— start Document —
What remained mere subtext in Caillois’s account of sacred time became the focal point for Bataille. Rooted in the conflict between idea and materiality, Bataille’s philosophy strives toward the radical, unfulfilled objective of a subjectivity stripped of its ipse – a disruptive force that negates the very intent to destroy. It then follows that sacred time cannot establish a legitimised basis unless it is mediated – given that an outward authority is banished – through an internal process. In his notes to Inner Experience (1943), Bataille hints at the possible form such an internal process might take: “…immanence – whose concept is the destruction of the concept – is outside of time: in that it is time.” And further: “Immanence is the moment – insofar as it is withdrawn from the project and flowing in time…”17placeholder In theory, immanence, which in Bataille’s writing is often synonymous with sovereignty, posits a modality that is neither the means nor the end of a pursuit or an enterprise. An immanent matter, being transcendent of homogeneous elements, is closed to us insofar as, Bataille writes in On Nietzsche (1945), it signifies the “negation of nothingness” (such that one “cannot draw the immanence of the object from this negation”).18placeholder

A possible access might still be obtained: “The world of immanence is as antithetical to the real world as immoderation is to moderation, madness to reason, drunkenness to lucidity,” Bataille says in the first volume of The Accursed Share (1949).19placeholder Teetering on the brink of reason and consciousness, immoderation carves out a negative space wherein the subject is divested of the thinghood that the world of work and moderation otherwise demands of the living, collapsing the distance between the self and the absolute.

Kazimir Malevic, Running Man, (1932-33)
— end Document —
— start Data lines —
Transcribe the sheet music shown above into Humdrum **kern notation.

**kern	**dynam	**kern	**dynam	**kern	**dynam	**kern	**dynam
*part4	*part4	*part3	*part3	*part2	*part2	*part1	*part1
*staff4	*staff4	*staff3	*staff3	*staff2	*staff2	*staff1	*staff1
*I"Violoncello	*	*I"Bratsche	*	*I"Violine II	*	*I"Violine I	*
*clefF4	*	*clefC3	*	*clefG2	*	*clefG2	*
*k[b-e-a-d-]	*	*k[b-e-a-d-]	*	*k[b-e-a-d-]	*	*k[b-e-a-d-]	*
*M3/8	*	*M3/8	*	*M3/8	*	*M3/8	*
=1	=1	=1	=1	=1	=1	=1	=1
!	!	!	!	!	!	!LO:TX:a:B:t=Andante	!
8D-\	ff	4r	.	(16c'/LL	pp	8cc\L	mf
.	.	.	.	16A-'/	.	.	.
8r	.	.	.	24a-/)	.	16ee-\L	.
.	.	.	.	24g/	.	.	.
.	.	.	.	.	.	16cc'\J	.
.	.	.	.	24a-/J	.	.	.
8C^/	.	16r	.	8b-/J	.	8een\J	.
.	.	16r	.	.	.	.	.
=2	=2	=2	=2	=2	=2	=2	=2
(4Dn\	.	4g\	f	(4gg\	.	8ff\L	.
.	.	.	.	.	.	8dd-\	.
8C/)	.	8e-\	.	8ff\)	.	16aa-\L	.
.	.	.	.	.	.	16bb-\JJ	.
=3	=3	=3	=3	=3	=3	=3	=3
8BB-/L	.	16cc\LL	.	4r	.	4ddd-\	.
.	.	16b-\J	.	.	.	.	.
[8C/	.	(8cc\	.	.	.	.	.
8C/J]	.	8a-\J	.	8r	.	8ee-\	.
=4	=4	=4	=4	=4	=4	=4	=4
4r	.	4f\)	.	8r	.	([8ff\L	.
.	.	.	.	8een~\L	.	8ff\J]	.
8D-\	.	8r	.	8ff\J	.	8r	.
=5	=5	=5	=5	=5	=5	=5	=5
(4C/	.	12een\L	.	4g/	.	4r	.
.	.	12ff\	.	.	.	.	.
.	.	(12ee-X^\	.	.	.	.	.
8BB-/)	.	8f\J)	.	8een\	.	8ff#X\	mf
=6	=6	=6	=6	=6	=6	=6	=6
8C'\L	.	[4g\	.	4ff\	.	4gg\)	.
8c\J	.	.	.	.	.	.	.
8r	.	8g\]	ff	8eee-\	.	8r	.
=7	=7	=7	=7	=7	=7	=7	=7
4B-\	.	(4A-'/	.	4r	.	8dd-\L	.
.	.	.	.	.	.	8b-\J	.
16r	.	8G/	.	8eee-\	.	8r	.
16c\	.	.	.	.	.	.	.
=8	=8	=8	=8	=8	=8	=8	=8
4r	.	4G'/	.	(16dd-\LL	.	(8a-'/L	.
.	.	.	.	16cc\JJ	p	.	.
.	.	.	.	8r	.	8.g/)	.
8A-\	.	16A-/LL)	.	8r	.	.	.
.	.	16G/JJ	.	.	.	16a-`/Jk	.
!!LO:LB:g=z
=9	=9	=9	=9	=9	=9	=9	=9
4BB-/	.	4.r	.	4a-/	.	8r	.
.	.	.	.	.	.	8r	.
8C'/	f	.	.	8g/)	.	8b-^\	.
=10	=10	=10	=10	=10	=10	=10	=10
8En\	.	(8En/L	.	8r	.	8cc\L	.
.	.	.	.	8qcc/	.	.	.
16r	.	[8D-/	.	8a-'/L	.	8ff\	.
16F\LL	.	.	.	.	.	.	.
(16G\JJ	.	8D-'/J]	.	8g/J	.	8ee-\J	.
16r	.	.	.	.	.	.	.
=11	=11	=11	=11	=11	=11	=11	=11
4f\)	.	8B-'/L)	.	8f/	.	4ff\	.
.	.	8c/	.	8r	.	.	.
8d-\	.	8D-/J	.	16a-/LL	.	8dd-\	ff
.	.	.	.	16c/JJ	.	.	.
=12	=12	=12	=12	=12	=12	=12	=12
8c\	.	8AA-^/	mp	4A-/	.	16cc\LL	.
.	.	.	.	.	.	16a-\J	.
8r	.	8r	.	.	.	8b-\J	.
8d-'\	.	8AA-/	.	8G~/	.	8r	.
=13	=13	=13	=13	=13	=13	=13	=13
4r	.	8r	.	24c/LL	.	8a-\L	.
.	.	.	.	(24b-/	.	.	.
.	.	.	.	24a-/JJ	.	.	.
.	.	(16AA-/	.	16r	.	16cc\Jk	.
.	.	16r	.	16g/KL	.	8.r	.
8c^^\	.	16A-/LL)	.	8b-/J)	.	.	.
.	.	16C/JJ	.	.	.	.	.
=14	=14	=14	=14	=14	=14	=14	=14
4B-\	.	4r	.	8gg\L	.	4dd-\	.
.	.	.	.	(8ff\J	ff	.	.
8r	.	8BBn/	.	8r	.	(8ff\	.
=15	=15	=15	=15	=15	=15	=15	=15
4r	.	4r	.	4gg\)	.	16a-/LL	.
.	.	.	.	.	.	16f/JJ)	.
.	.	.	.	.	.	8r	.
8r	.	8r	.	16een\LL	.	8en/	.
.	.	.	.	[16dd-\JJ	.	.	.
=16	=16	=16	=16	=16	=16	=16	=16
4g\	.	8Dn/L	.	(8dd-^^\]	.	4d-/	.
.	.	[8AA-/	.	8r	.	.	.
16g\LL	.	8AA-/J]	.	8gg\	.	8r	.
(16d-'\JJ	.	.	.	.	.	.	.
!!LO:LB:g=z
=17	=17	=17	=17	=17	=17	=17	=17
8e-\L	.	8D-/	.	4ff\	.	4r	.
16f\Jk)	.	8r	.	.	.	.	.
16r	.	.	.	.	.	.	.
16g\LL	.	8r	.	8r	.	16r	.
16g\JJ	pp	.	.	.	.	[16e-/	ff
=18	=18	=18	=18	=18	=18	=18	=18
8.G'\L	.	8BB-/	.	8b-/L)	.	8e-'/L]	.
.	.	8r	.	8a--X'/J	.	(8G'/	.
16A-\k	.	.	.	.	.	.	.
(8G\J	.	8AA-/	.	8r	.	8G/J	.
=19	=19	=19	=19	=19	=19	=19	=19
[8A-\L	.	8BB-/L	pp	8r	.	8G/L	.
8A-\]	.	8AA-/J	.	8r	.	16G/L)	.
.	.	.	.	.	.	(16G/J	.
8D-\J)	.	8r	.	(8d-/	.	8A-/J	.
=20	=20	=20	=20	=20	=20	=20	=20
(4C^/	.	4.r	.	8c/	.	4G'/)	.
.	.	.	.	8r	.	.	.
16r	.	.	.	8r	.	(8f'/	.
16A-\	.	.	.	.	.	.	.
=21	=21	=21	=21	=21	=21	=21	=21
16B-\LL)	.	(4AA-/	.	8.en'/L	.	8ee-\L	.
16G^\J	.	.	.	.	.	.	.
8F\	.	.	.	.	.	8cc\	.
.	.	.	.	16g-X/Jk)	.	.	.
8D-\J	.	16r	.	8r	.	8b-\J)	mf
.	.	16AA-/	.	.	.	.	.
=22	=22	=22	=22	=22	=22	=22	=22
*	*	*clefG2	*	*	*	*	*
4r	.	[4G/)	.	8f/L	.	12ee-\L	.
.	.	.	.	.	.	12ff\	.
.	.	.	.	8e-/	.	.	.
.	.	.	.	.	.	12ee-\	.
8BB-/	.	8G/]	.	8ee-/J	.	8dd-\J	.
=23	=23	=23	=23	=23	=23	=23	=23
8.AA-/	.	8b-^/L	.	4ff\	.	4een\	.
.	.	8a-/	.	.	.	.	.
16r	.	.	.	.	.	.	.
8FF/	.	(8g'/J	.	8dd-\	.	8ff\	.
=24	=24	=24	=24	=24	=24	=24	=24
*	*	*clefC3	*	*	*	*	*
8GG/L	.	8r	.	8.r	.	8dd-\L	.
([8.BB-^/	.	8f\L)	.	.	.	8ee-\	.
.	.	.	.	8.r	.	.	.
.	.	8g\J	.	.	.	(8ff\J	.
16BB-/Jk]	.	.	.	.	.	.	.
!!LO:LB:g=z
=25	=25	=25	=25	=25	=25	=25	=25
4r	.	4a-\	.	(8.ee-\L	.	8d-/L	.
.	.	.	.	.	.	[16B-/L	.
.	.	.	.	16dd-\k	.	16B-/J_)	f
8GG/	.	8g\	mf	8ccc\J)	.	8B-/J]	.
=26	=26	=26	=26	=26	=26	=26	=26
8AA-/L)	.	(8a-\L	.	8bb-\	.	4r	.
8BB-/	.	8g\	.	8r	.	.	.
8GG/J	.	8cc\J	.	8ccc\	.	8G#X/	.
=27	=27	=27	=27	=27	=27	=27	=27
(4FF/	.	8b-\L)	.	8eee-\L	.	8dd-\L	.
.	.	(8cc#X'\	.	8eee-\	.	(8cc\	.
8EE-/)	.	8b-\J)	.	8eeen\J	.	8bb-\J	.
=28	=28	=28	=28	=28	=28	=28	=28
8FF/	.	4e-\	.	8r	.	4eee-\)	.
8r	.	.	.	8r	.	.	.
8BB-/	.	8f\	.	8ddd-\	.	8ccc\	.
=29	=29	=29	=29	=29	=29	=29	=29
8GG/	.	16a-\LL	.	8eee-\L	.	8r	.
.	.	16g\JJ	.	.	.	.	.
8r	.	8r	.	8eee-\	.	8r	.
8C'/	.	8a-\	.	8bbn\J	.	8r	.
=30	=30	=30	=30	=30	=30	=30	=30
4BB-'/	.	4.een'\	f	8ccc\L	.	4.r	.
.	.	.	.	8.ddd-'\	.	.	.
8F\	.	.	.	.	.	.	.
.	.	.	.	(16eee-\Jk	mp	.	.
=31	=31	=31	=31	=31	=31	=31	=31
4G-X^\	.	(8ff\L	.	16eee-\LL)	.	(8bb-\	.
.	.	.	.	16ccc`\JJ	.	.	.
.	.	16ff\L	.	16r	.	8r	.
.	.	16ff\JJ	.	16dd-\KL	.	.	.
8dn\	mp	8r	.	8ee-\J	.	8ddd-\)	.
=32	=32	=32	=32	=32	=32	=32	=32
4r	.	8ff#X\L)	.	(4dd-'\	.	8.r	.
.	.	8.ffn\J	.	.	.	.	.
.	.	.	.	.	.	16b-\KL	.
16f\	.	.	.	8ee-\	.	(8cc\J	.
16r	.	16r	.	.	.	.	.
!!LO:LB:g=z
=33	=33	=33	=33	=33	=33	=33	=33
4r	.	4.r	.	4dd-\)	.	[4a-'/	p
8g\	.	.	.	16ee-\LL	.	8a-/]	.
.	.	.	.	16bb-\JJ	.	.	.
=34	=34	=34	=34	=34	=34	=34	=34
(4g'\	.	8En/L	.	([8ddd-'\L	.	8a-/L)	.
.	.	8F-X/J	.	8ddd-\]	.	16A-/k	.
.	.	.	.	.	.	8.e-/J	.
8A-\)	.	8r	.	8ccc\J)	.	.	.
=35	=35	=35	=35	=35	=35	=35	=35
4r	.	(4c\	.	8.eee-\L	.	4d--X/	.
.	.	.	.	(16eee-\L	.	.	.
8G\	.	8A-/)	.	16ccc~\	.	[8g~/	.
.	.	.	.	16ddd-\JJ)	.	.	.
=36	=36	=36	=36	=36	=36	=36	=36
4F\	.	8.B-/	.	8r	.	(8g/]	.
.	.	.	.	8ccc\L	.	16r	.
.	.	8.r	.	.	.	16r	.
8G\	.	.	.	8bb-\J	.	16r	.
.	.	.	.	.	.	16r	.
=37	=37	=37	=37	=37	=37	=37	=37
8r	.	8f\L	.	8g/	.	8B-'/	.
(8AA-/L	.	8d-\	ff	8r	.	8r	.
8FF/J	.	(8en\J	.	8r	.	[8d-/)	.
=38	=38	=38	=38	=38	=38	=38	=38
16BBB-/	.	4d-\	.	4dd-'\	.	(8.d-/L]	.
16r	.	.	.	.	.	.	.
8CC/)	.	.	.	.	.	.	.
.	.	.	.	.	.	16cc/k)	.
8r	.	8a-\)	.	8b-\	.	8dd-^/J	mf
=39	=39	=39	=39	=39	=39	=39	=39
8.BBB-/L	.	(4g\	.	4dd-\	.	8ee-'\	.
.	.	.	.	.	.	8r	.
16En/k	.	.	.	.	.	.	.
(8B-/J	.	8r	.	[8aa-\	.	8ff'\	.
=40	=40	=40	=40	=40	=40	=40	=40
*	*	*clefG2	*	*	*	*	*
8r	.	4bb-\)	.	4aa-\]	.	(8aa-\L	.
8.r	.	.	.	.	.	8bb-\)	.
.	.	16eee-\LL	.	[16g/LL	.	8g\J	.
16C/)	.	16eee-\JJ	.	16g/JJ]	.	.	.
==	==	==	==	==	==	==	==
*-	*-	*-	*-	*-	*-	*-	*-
— end Data lines —
● **Task objective**
Answer these about the text on Bataille:
(a) In what year was Inner Experience published?
(b) According to On Nietzsche, what does an immanent matter signify?
(c) In which work's first volume does Bataille call the world of immanence antithetical to the real world?

● **Written response**
(a) 1943
(b) The "negation of nothingness"
(c) The Accursed Share (1949)